On occasion Forum Letter has been accused of being preoccupied with the sexuality discussions in the ELCA. We don't really think we're that preoccupied, but we're not so sure about The Lutheran. Take the November issue, for instance. In an article on the fall meeting of the ELCA Conference of Bishops, the magazine ran a striking photo of Cardinal Walter Kasper addressing the bishops. Kasper is the president of the Pontifical Council for Promoting Christian Unity, and his presence, the article claims, was the highlight of the meeting. The first eight paragraphs of the article outline Kasper's presentations. All well and good.

But what is the headline on the article? "ELCA bishops meet with sexuality task force." Well, sex sells, we know, and bishops talking about sex probably isn't the best photo op. Besides, the conversation took place in closed session, and we don't begrudge them that, really. We wouldn't want any word about the bishops' angst over this issue to leak out.

But they went back on the record with public reports from the "small groups" of bishops who met with sexuality task force members. We sort of wish they hadn't, because the comments as reported the The Lutheran only discourage us all the more. Let's start with this quote: "If a way to avoid an up or down decision can be found, that's the way we'd prefer." We suspect a lot of the bishops would prefer that we hadn't started down this 1.5 million dollar road to begin with, but that can't be undone now. Avoiding a vote seems to us to be a singularly unhelpful thing to prefer at this stage of the game. It would mean three things: continued chaos as different synods and individual pastors and congregations go on making their own rules; continued contention as we keep the issue alive and well; and widespread disgust among partisans on both sides who have been told that a decision would be made and we could get on with things.

One group, we are told, suggested completing the sexuality social statement, due in 2007, before making decisions on ordination and same-sex blessings. That was a really good suggestion when a number of people made it back at the beginning of this whole process, and we never did understand the logic of deciding what we're going to do first, and then talking about what we think about it. But bringing this up now, virtually on the eve of the 2005 Churchwide Assembly, smacks of desperation (with good reason).

The bishops "have come to new places of understanding the issues after 10 or 12 years of talking," said one group. Ah, yes. We rather thought that "new places of understanding" had become fairly common among the bishops. In a way, we're glad to hear them say so.

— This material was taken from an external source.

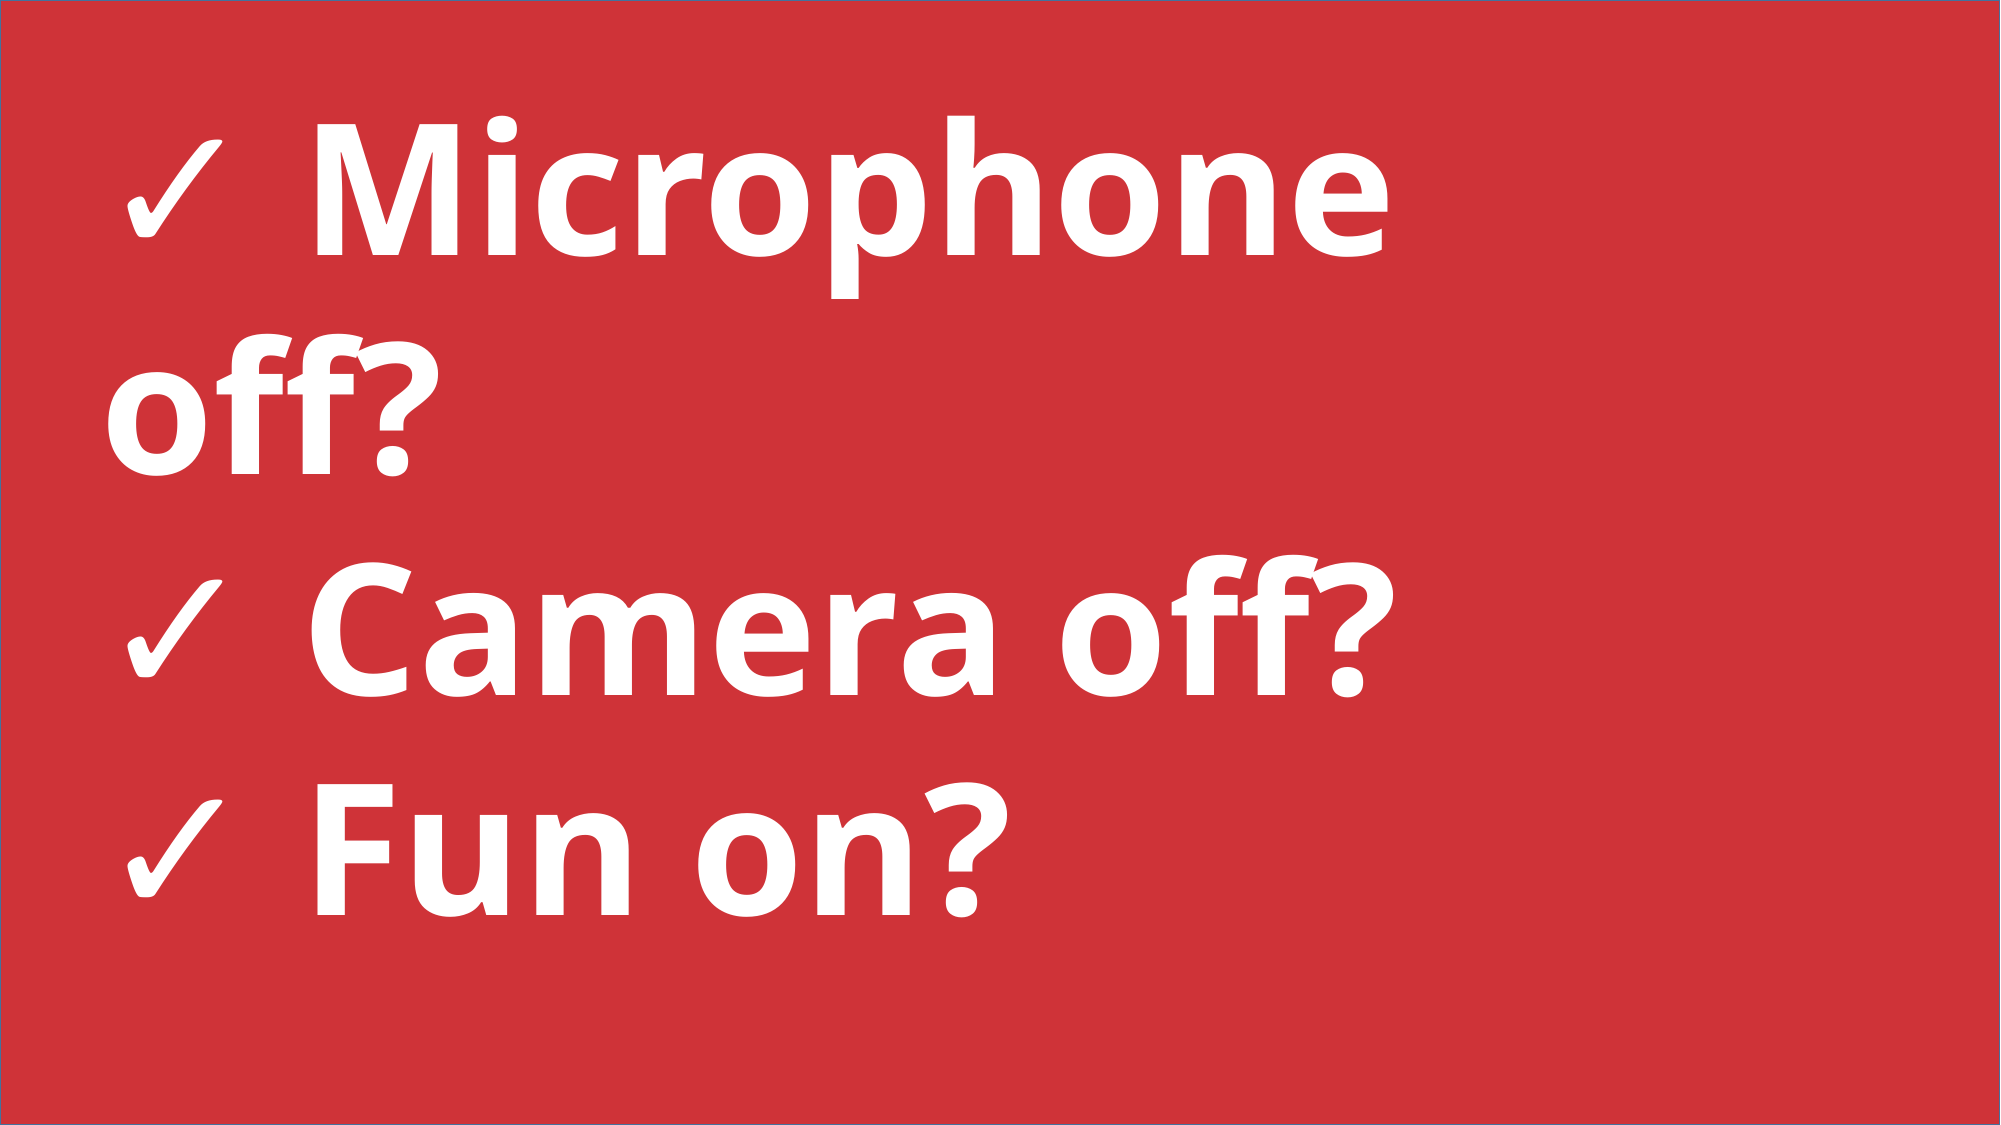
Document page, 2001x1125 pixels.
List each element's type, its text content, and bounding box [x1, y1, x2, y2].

text_box ✓ Microphone off? ✓ Camera off? ✓ Fun on? [85, 64, 1780, 1125]
text_box [0, 0, 2000, 1125]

Honesty is always commendable, though there's something to be said for the old places of understanding, too. "No one," Jesus said, "after drinking old wine desires new wine."

"How can we expect the church to come to a new place in six sessions?" asked the same group. Interesting question, but it begs a further question: just exactly who is it that expected the church to "come to a new place," anyway? It certainly sounds like that particular group of bishops and task force members did—maybe most of the bishops, since they've "come to new places of understanding." And here we thought there wasn't any particular desired outcome, that this was a genuine study of the issues, and at least open to the possibility that the teaching of the church for the last 20 centuries might just be valid.